If you are waiting till next month then wait for the Aspire Nautilus Mini!

Reactions: Like 1


----------



## RATZ (16/7/14)

Rob Fisher said:


> If you are waiting till next month then wait for the Aspire Nautilus Mini!


 
This has me torn. Thinking get the spinner and some Evod 2s and then wait for the Aspire mini.

Reactions: Like 1


----------



## Andre (16/7/14)

Value for money no doubt the mPT3. I have the mPT3 and the Aerotank Mini and vape difference is miniscule. HRH hates the Aerotank Mini, says it is too noisy and will only use the mPT3.

Reactions: Like 1


----------



## Vaporeon (16/7/14)

I was in the same situation. Got the mPT3 and the Vision Spinner 2 VV. The setup is great and perfect for getting into vaping, however, I wouldn't stick to it through the journey. I chose the mPT3 just because the of the price point compared to the Aero mPT3, and I have to say that I thoroughly enjoy it. (A couple of extra hundred bucks just for airflow? Seems odd. Juts use the upgraded coils?) From a price perspective mPT3 wins for me. Anyways, the Spinner 2 kicks ass and will try to get a Nautilus Mini when I can! (The reviews thus far seem awesome on it!)

Reactions: Like 2 | Agree 1


----------



## huffnpuff (16/7/14)

RATZ said:


> This has me torn. Thinking get the spinner and some Evod 2s and then wait for the Aspire mini.

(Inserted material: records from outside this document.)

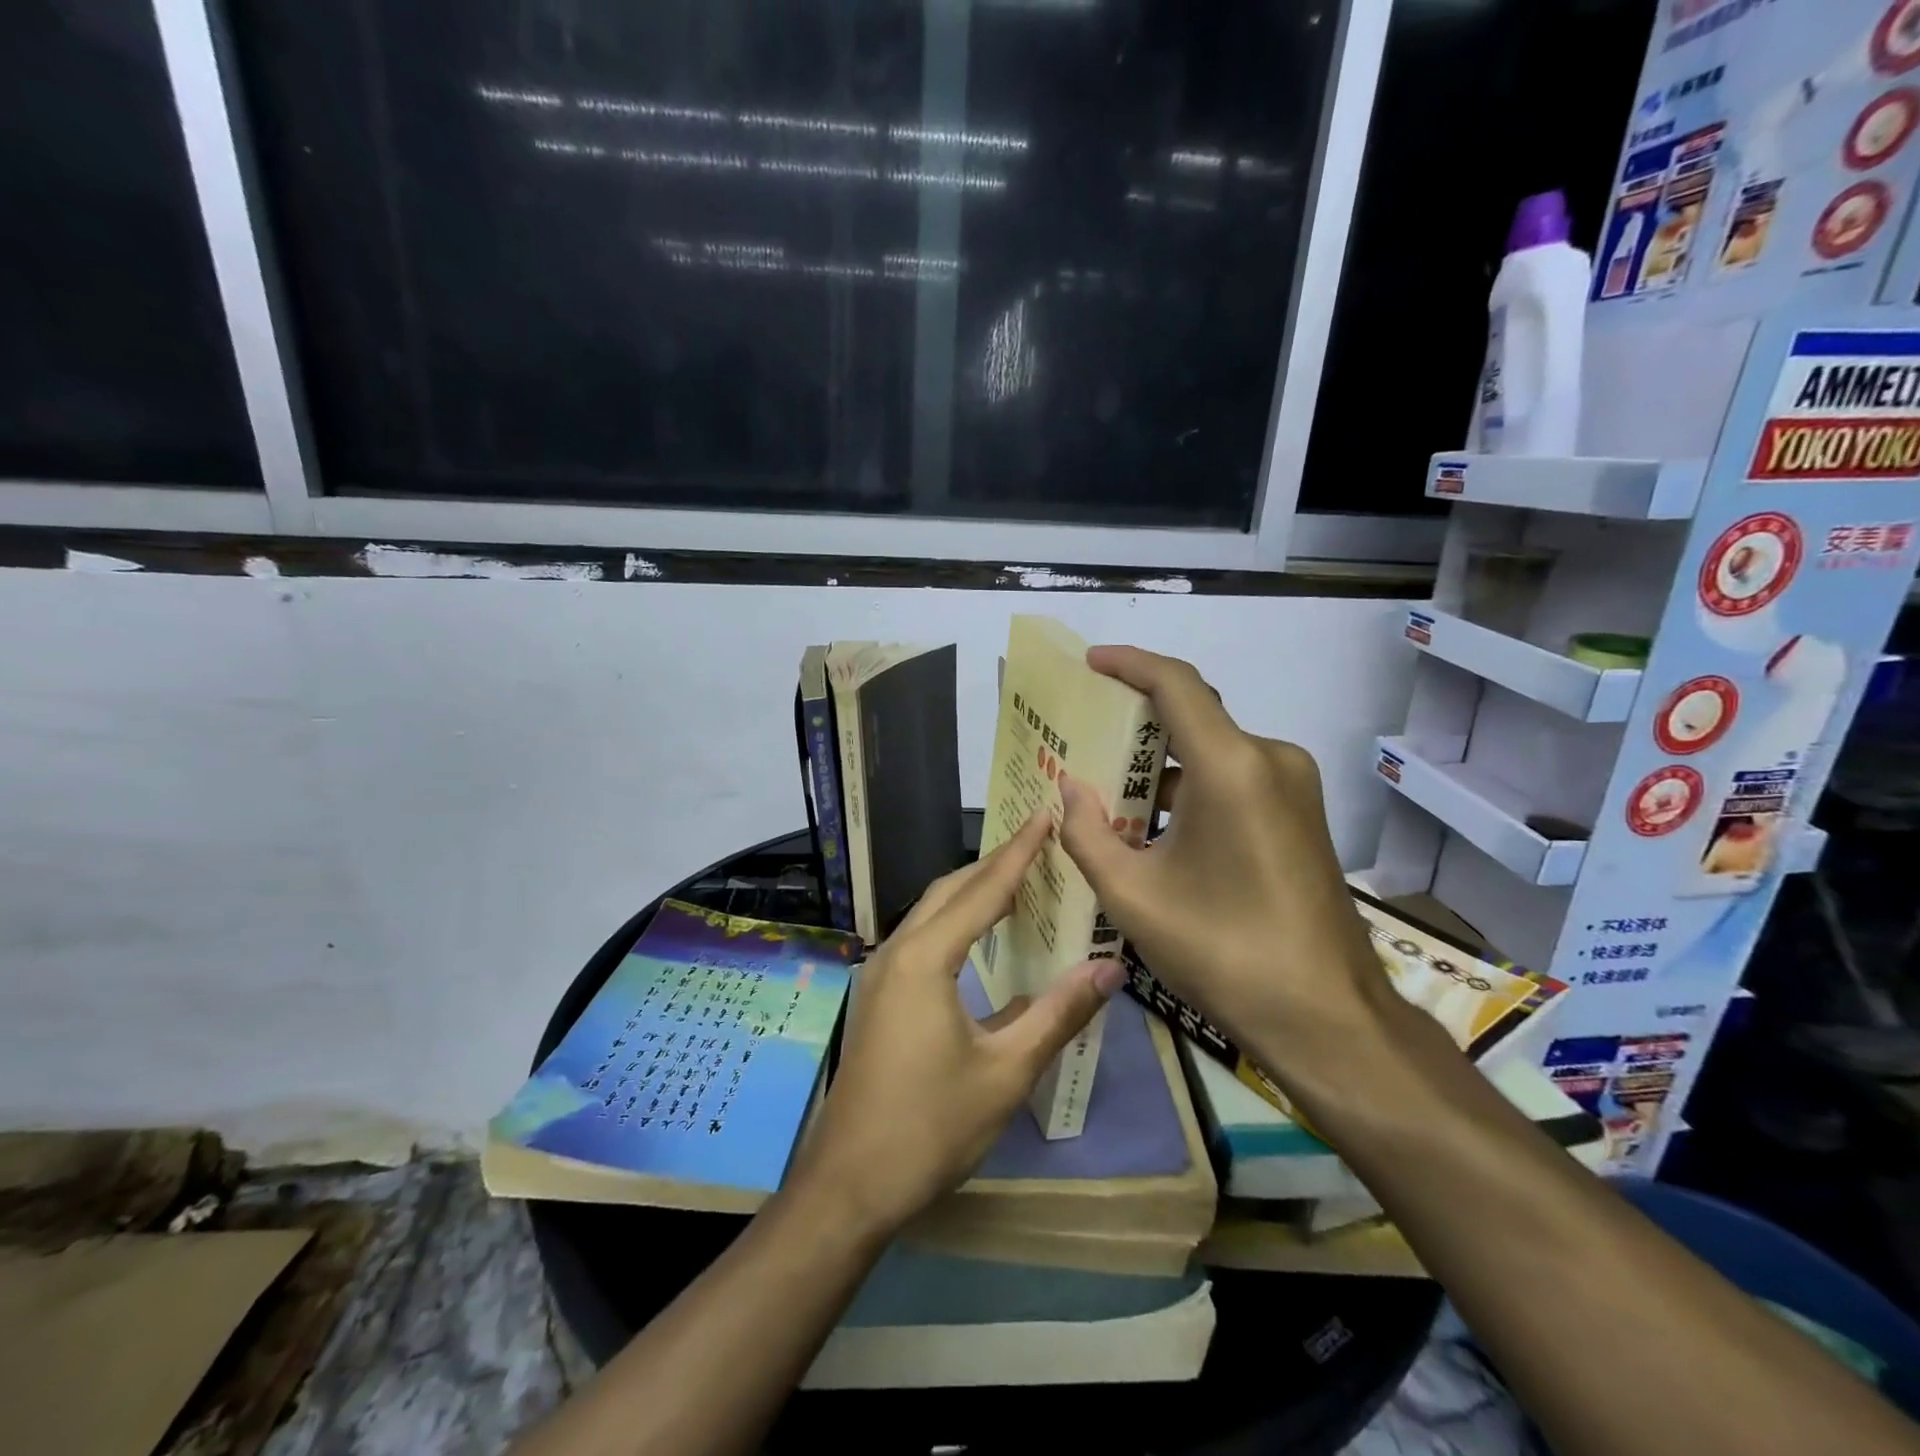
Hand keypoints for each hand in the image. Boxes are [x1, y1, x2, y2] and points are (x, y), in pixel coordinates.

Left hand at [793, 811, 1124, 1234]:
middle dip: (994, 864)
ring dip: (972, 892)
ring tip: (1017, 882)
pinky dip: (955, 922)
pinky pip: (921, 938)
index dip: (1019, 852)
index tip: (1045, 816)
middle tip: (1039, 844)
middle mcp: (897, 951)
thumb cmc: (931, 1126)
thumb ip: (1059, 1014)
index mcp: (925, 958)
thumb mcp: (1007, 1071)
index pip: (982, 889)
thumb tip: (1110, 968)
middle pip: (950, 890)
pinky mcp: (878, 996)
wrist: (850, 1184)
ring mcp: (881, 973)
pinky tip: (979, 939)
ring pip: (930, 912)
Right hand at [1056, 645, 1392, 1081]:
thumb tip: (1069, 789)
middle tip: (1082, 737)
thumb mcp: (1133, 895)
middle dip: (1135, 723)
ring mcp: (1293, 787)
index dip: (1129, 664)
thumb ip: (1087, 833)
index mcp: (1232, 767)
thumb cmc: (1222, 951)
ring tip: (1106, 789)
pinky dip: (1191, 789)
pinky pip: (1235, 779)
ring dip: (1161, 765)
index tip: (1089, 662)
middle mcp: (1270, 760)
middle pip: (1193, 716)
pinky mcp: (1301, 815)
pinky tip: (1154, 825)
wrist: (1325, 1016)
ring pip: (1213, 752)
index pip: (1175, 684)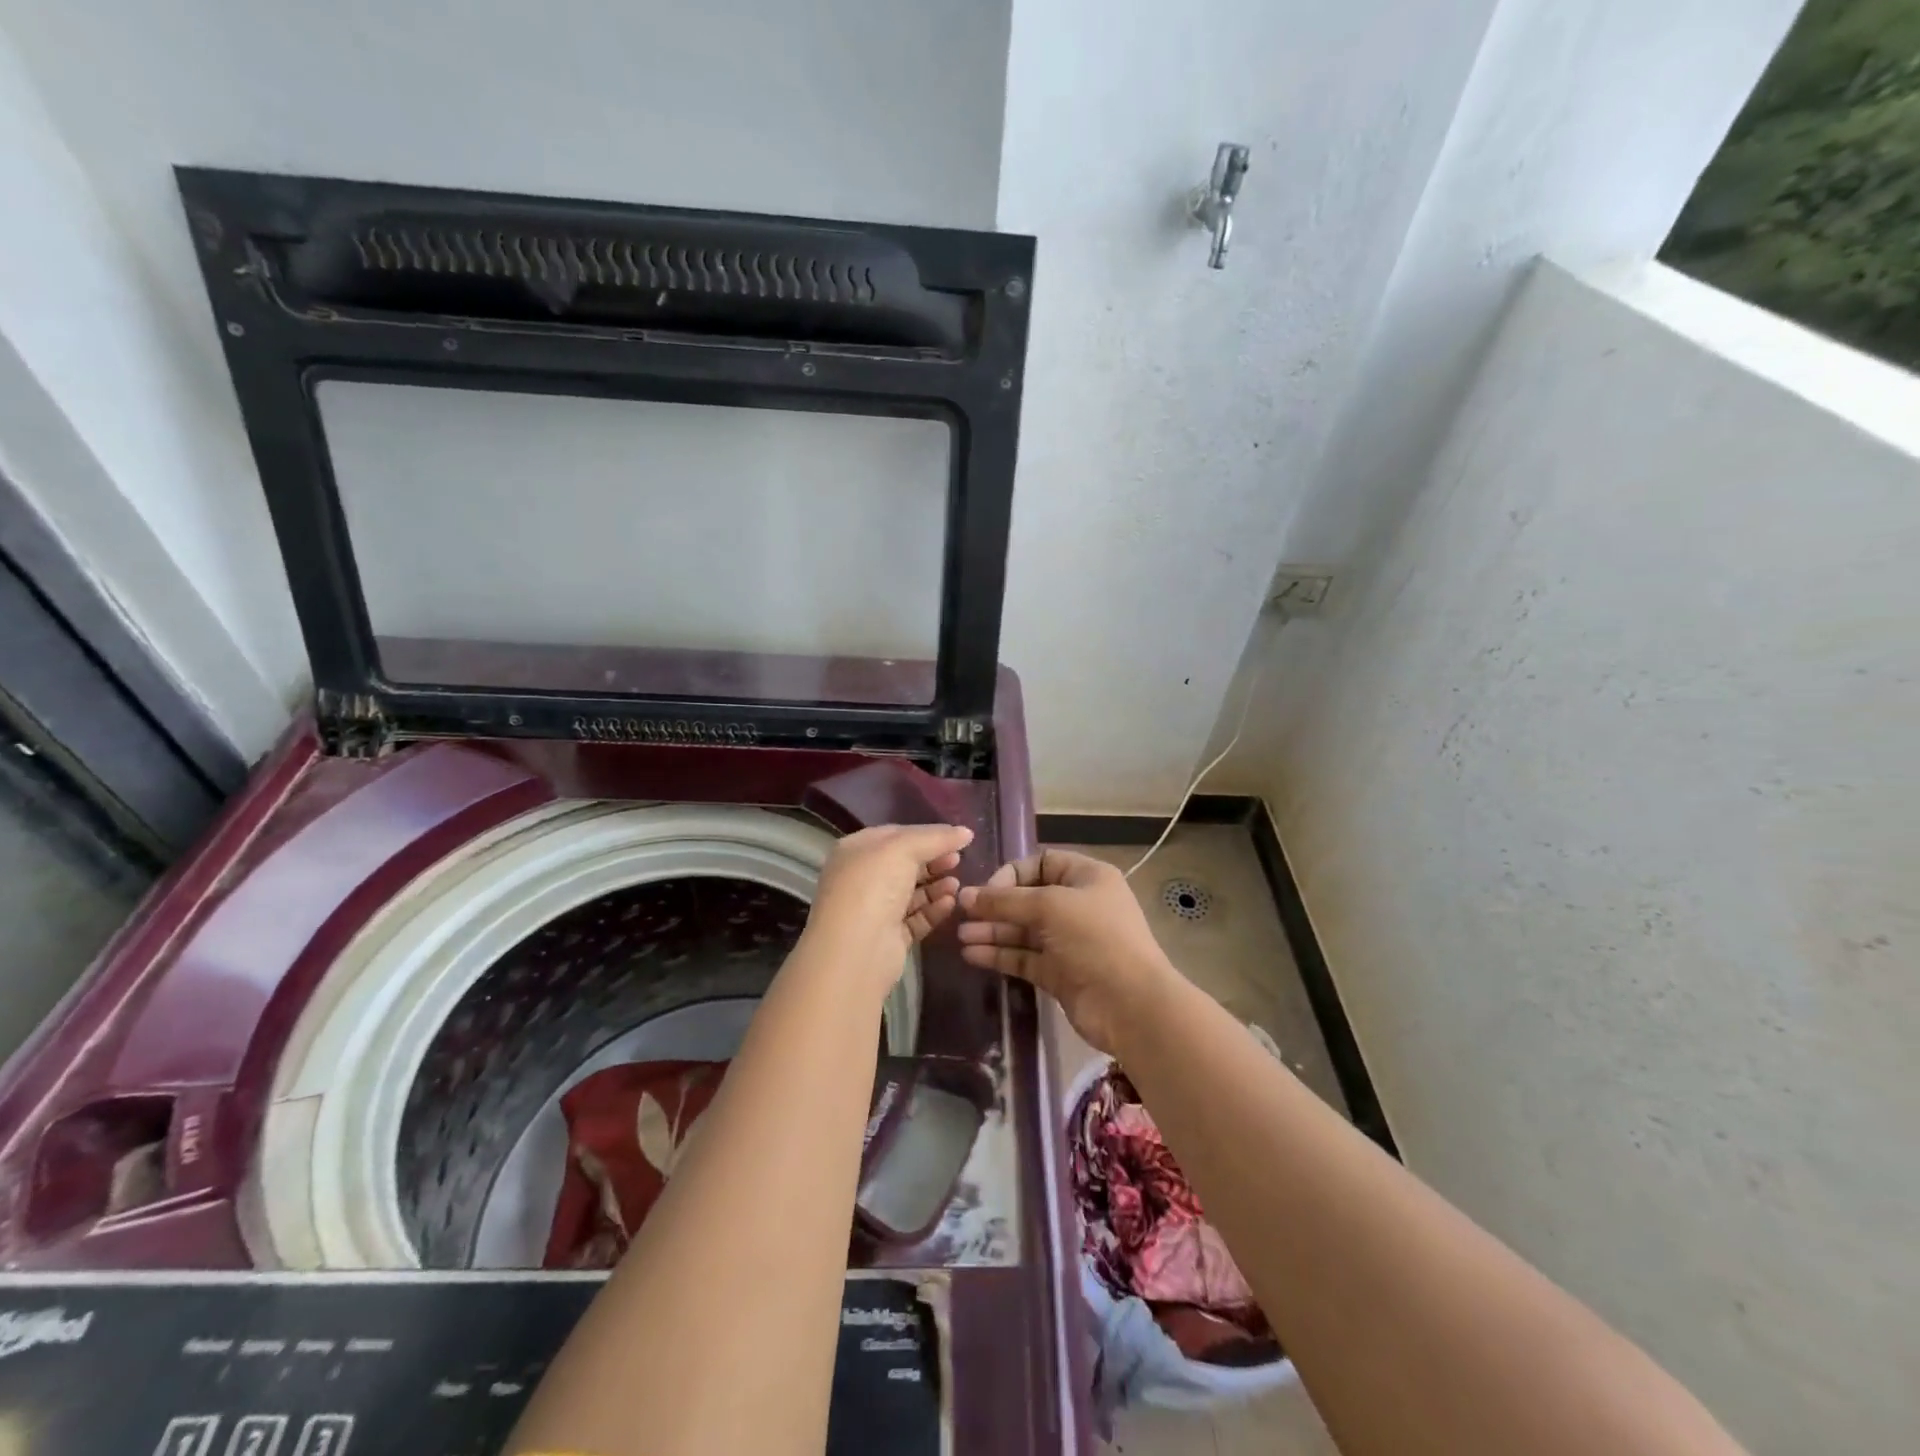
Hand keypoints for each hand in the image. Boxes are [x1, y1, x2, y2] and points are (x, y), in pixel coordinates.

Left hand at [804, 824, 973, 997]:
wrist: (857, 949)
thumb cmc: (873, 886)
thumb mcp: (903, 848)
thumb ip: (936, 837)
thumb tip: (966, 832)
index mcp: (856, 851)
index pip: (895, 835)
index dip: (926, 835)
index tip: (956, 838)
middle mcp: (863, 878)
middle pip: (905, 864)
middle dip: (933, 860)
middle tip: (959, 860)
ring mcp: (875, 909)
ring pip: (912, 892)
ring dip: (936, 885)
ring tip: (956, 884)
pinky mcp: (889, 937)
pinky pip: (916, 918)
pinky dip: (934, 909)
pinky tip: (950, 903)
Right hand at [957, 849, 1177, 1053]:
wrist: (1131, 1006)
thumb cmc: (1095, 940)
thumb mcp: (1049, 907)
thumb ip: (1005, 901)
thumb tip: (965, 895)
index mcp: (1086, 878)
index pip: (1041, 863)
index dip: (1011, 874)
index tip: (986, 891)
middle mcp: (1077, 906)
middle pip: (1028, 898)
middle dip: (995, 906)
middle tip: (961, 915)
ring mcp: (1068, 942)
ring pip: (1023, 930)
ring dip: (992, 931)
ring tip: (960, 937)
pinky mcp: (1059, 973)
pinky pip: (1024, 957)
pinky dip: (999, 954)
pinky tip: (972, 955)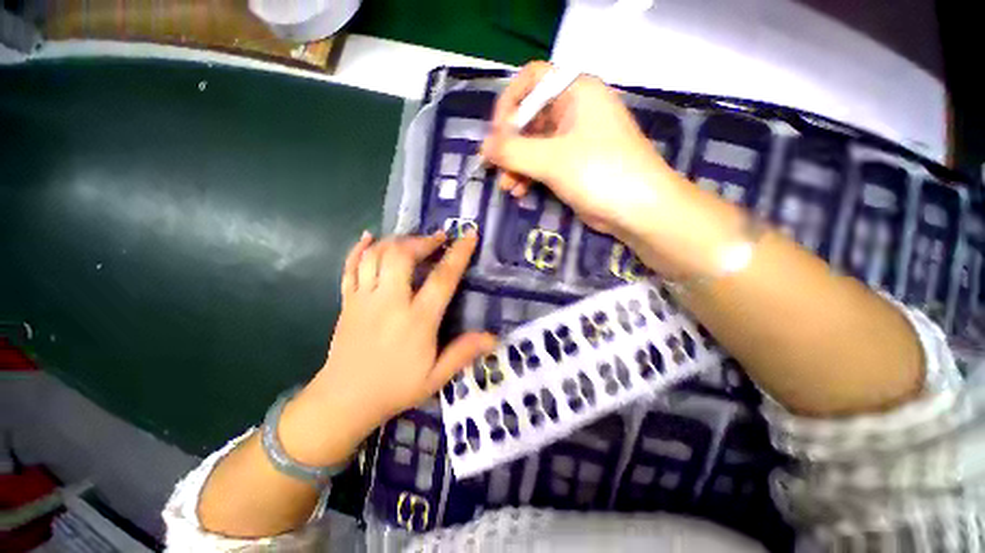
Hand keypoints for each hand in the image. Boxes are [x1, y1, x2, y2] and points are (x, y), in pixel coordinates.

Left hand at [279, 231, 495, 465]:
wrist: (345, 401)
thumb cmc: (395, 388)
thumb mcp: (436, 377)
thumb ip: (463, 353)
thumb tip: (494, 337)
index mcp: (417, 320)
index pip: (442, 278)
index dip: (458, 254)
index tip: (469, 235)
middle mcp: (390, 302)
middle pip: (402, 255)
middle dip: (422, 241)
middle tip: (437, 239)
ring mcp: (364, 299)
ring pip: (376, 255)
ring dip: (397, 241)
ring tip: (413, 241)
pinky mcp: (347, 301)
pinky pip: (350, 266)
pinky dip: (359, 248)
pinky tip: (369, 237)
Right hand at [480, 61, 739, 278]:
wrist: (639, 210)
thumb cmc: (599, 173)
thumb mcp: (552, 160)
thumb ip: (513, 152)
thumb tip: (483, 148)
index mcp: (576, 92)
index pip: (531, 81)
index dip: (508, 104)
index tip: (496, 135)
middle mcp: (575, 110)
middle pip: (530, 117)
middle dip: (509, 145)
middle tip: (494, 167)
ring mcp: (575, 140)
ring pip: (534, 145)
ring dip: (517, 165)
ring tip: (507, 186)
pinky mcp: (574, 165)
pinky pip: (544, 164)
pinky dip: (529, 176)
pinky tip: (519, 192)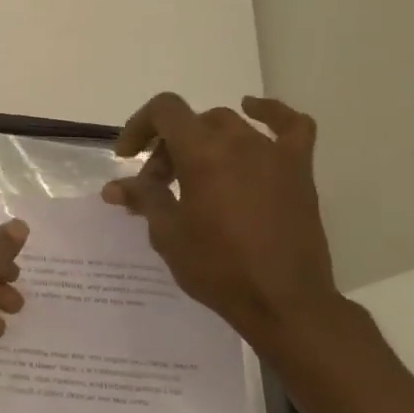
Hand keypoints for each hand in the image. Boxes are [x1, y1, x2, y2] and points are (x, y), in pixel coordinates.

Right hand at [102, 93, 339, 346]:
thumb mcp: (168, 234)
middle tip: (158, 185)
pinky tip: (253, 110)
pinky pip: (291, 126)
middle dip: (167, 148)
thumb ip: (144, 199)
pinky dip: (270, 113)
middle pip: (192, 124)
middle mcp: (239, 142)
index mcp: (203, 153)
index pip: (164, 111)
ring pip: (229, 125)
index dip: (139, 126)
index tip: (126, 156)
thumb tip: (114, 188)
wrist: (284, 302)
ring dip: (203, 140)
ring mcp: (274, 153)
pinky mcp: (299, 170)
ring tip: (194, 174)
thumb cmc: (218, 267)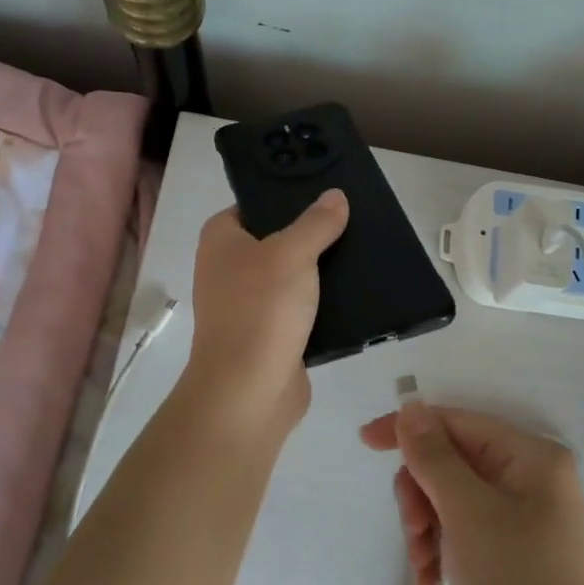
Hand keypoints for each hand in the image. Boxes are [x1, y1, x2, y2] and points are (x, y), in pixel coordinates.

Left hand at [183, 192, 348, 432]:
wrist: (249, 391)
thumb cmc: (261, 309)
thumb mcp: (292, 253)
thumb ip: (316, 223)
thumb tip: (335, 196)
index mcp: (221, 240)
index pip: (254, 205)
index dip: (287, 198)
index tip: (326, 193)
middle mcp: (229, 269)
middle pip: (277, 240)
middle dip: (312, 235)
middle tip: (353, 221)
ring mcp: (248, 304)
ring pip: (292, 276)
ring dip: (321, 272)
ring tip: (362, 254)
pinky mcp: (270, 334)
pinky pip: (301, 309)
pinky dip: (323, 304)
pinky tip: (357, 294)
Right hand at [360, 404, 583, 584]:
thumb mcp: (467, 513)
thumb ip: (434, 456)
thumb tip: (411, 407)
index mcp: (533, 457)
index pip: (457, 423)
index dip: (409, 429)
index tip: (364, 443)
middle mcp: (533, 481)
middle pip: (453, 463)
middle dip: (422, 495)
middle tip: (414, 533)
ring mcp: (527, 521)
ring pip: (453, 501)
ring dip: (427, 529)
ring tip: (423, 569)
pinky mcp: (517, 558)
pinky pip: (466, 535)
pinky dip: (443, 553)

Apart from the adj airflow, the Aerotank-Mini also comes with a extra stainless steel tank, so the big margin between the it and the mPT3 is understandable. Just started vapin myself since last saterday so I got me a iTaste VV V3.0 battery+ Aerotank-mini + some plain single coil EVODs as my starter set. Using the the Aerotank Mini for my night jummy juice and the EVODs for blue collar stuff during the day at work and mucking about . Slim VV batteries are great as travel/commuting rigs, but can already see myself self getting a bigger mod + fullsize tank/Drip for home soon Lol.

Wrt getting EVODs while you're waiting for the Nautilius mini and you're on a budget, I say go for it. A VV battery boosts the sub 2-ohm EVOD's nicely and you'll get some respectable vape from them.

Reactions: Like 3


----------



## Avikaar Sonlall (16/7/14)

Thanks alot for the advice to everyone. I guess I will wait till next month and see whats good.

Reactions: Like 1 | Agree 1


----------



## hyphen (16/7/14)

I've had both , I like both . The draw on the mpt3 is pretty tight , Im loving the airflow and the stainless vibe on my Aerotank . I never really adjust it tho , it just sits at all the way open , so I presume you could just drill out the mpt3 if you like a more airy draw . That being said I think the all round construction on the aero has improved . Drip tip sits better , threads are a bit better .

Reactions: Like 1


----------